Throughout history, the people in the masses who think for themselves have been labeled as dangerous, especially women.  The awakening of owning a thought or idea that is truly mine is intoxicating, I’ll admit.  The further I pursue my own thoughts and beliefs, the further away from blind obedience to an idea I get, the freer I feel.

I don’t care, really, what a person thinks or believes if I know that they truly have thought, examined, challenged and formed their own thoughts and opinions. All I really care to challenge in a person is that they think for themselves and not follow the masses just because it’s easier and more comfortable to follow the crowd.

A staggering number of people will follow a man in a pulpit, a person on a political soapbox, a person with a certain philosophy – anyone with a message or agenda – without challenging, investigating, examining what the person in charge is saying. If, after study and query, a person agrees with a different ideology than mine, I can respect that.

I have huge issues with people just accepting what another person says without thinking it all through for themselves.  That, to me, is a truly dangerous way to live. It’s why certain pastors and politicians have power – they tap into those minds who will follow without question.

People want to belong to something greater than themselves so much, they turn off their mind’s alarm systems: that doesn’t sound/feel right. I don’t think I agree with that, but if I challenge it, I won’t belong anymore. I believe that’s dangerous.

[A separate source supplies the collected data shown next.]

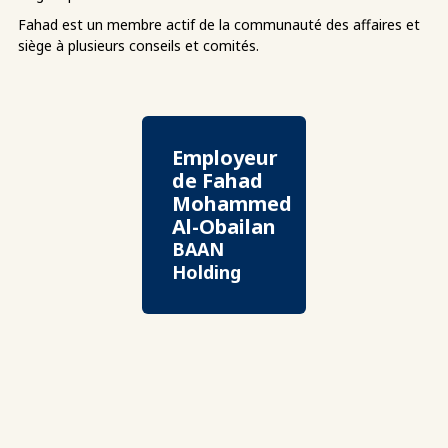
Fahad est un membre actif de la communauté des affaires et
siège à plusieurs conseils et comités.
Employeur
de Fahad
Mohammed
Al-Obailan
BAAN
Holding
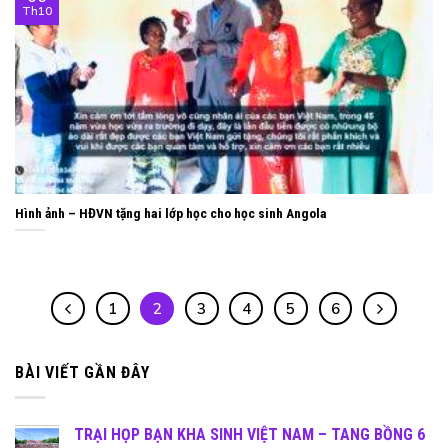
Th10
Hình ảnh – HĐVN tặng hai lớp học cho học sinh Angola
1
2
3
4
5
6
BÀI VIẾT GẦN ĐÂY
TRẠI HỌP BẠN KHA SINH VIỆT NAM – TANG BỒNG 6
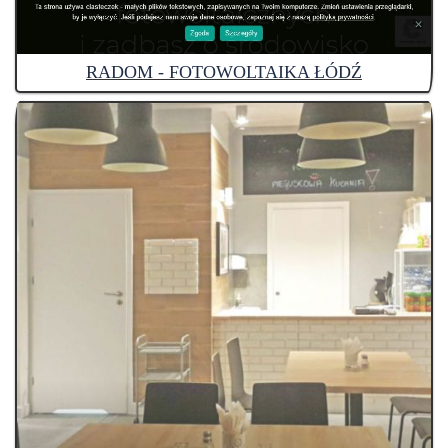
RADOM - FOTOWOLTAIKA ŁÓDŹ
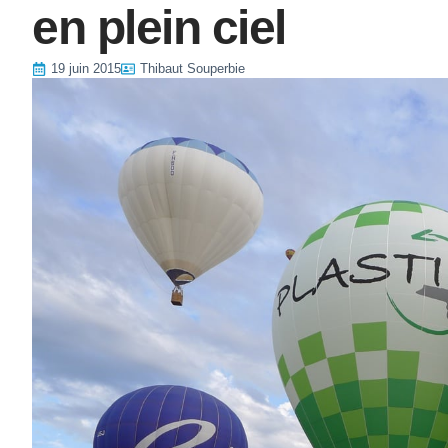
en plein ciel
19 juin 2015
Thibaut Souperbie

I wanted to belong to something so badly it turned me into a mindless sheep, and I became so judgmental and hurtful as I followed other people’s agenda.  I stopped thinking for myself at the cost of losing myself.  I put what I wanted/thought/believed over relationships and I believed it was what I should do and because I wanted to belong.

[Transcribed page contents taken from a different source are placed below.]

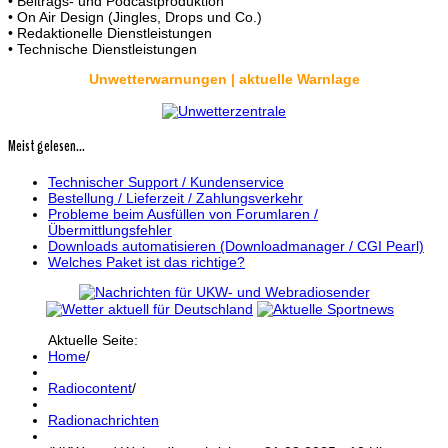
• Beitrags- und Podcastproduktion
• On Air Design (Jingles, Drops und Co.)
• Redaktionelle Dienstleistungen
• Technische Dienstleistungen
Unwetterwarnungen | aktuelle Warnlage
Meist gelesen...
Technischer Support / Kundenservice
Bestellung / Lieferzeit / Zahlungsverkehr
Probleme beim Ausfüllen von Forumlaren /
Übermittlungsfehler
Downloads automatisieren (Downloadmanager / CGI Pearl)
Welches Paket ist das richtige?
Aktuelle Seite:
Home
/
Radiocontent
/
Radionachrichten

When I started sorting through what I believed and wanted for my life, I know I lost friends.  I lost certain membership in communities that don’t like dangerous thinkers in their midst.  I’ve actually been old-school shunned for challenging the status quo and asking questions.

Ironically, thinking for myself has opened up my mind enough to allow others to think for themselves. I gladly accept differences in opinions and sometimes challenge people with what they believe to be a differing opinion so I can see their resolve and commitment to their belief. Some would call that devil’s advocate, but I call it investigation.

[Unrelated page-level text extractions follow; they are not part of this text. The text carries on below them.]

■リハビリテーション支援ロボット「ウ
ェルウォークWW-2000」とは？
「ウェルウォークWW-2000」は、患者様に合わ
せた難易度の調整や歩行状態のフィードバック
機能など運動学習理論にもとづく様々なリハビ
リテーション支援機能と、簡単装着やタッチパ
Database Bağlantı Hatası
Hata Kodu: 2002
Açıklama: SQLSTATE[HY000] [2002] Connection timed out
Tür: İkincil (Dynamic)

Personally, I don’t care what a person believes, as long as it is truly a belief that is theirs, forged in thought and investigation and fire.  I care more that people think than what they think.  I wish that notion went both ways, but it often doesn’t.  It’s easier to label me a danger than a free-thinker.

I value the discussions I have with people. I enjoy hearing what other people think, and challenging them to own those beliefs and thoughts. If that labels me as dangerous, know that I don’t mind.